╭─ INFORMATION SUPPLIED

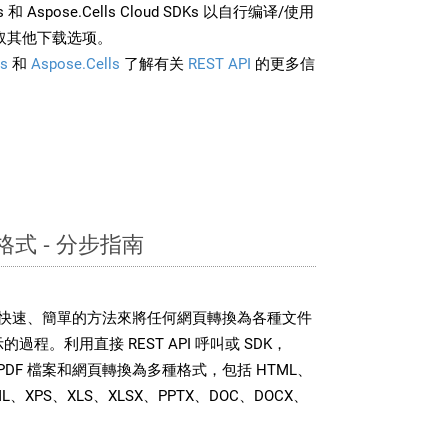
rds 和 Aspose.Cells Cloud SDKs 以自行编译/使用
取其他下载选项。
s
和
Aspose.Cells
了解有关
REST API
的更多信
格式 - 分步指南
DK 提供了快速、簡單的方法來將任何網頁轉換為各種文件
過程。利用直接 REST API 呼叫或 SDK，
 可以將 PDF 檔案和網頁轉換為多種格式，包括 HTML、
ML、XPS、XLS、XLSX、PPTX、DOC、DOCX、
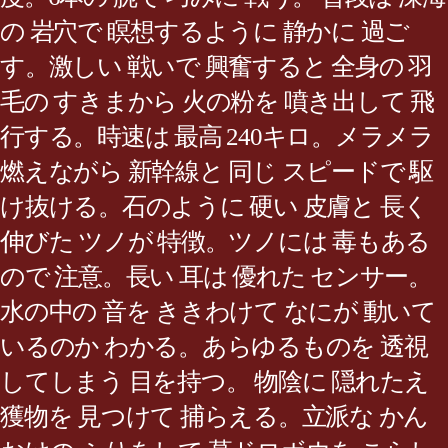
の 岩穴で 瞑想するように 静かに 過ご
す。激しい 戦いで 興奮すると 全身の 羽
毛の すきまから 火の粉を 噴き出して 飛
行する。時速は 最高 240キロ。メラメラ
燃えながら 新幹線と 同じ スピードで 駆
け抜ける。石のように 硬い 皮膚と 長く
伸びた ツノが 特徴。ツノには 毒もある
ので 注意。長い 耳は 優れた センサー。
水の中の 音を ききわけて なにが 動いて
いるのか わかる。あらゆるものを 透視
してしまう 目を持つ。 物陰に 隠れたえ
獲物を 見つけて 捕らえる。立派な かん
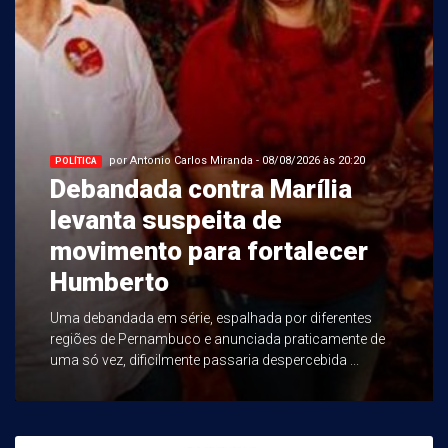
por Antonio Carlos Miranda - 08/08/2026 às 20:20
POLÍTICA
Debandada contra Marília
levanta suspeita de
movimento para fortalecer
Humberto
Uma debandada em série, espalhada por diferentes
regiões de Pernambuco e anunciada praticamente de
uma só vez, dificilmente passaria despercebida ...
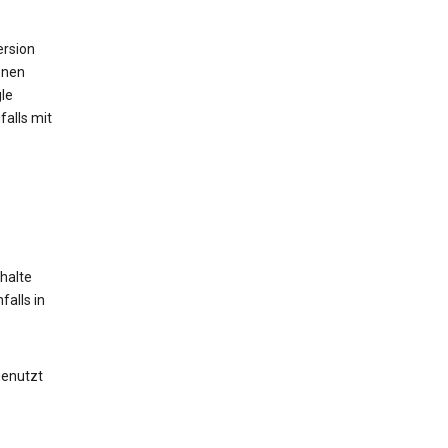
ersion
onen
le
alls mit
halte
alls in
genutzt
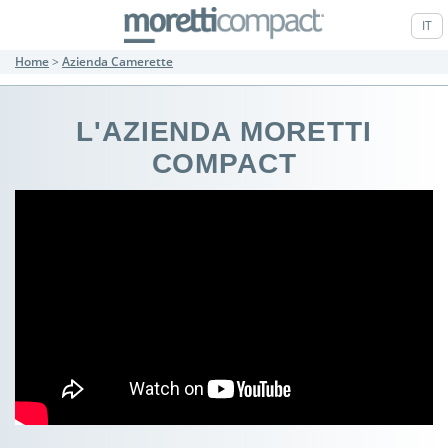
IT
Home
>
Azienda Camerette
L'AZIENDA MORETTI
COMPACT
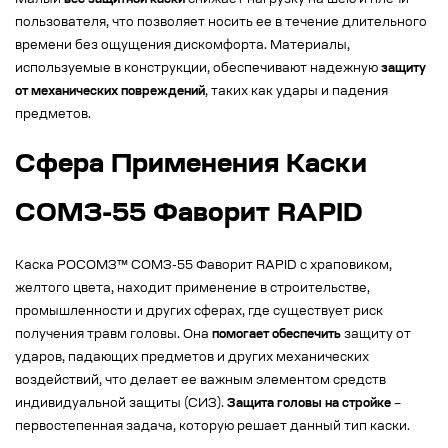
Малый
вес защитной каски
снижает нагрузку на шею и плечи
пользователя, что позволяет носить ее в течение длительного
времени без ощущения дискомфорта. Материалы,
используемые в конструкции, обеспечивают надежную
защиту
от механических повреждений
, таких как удары и падения
предметов.
Сфера Применения Каски
СОМЗ-55 Фаворит RAPID
Каска РОСОМЗ™ СОМЗ-55 Фаворит RAPID с храповиком,
желтого цвета, находит применение в строительстве,
промышленности и других сферах, где существует риск
получения травм головы. Она
помогает обеспечить
защиту от
ударов, падающих предметов и других механических
воздействий, что делает ее важным элементом средств
индивидуальной защиты (СИЗ).
Защита головы на стройке
–
первостепенная задача, которую решает данный тип каски.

╰─

→ **JOB**: Extract every line from the records above that contains the word "RAPID".

→ **SOLUTION FOR THIS TASK**:
СОМЗ-55 Фаворит RAPID
Каска РОСОМЗ™ СОМЗ-55 Фаворит RAPID с храповиком,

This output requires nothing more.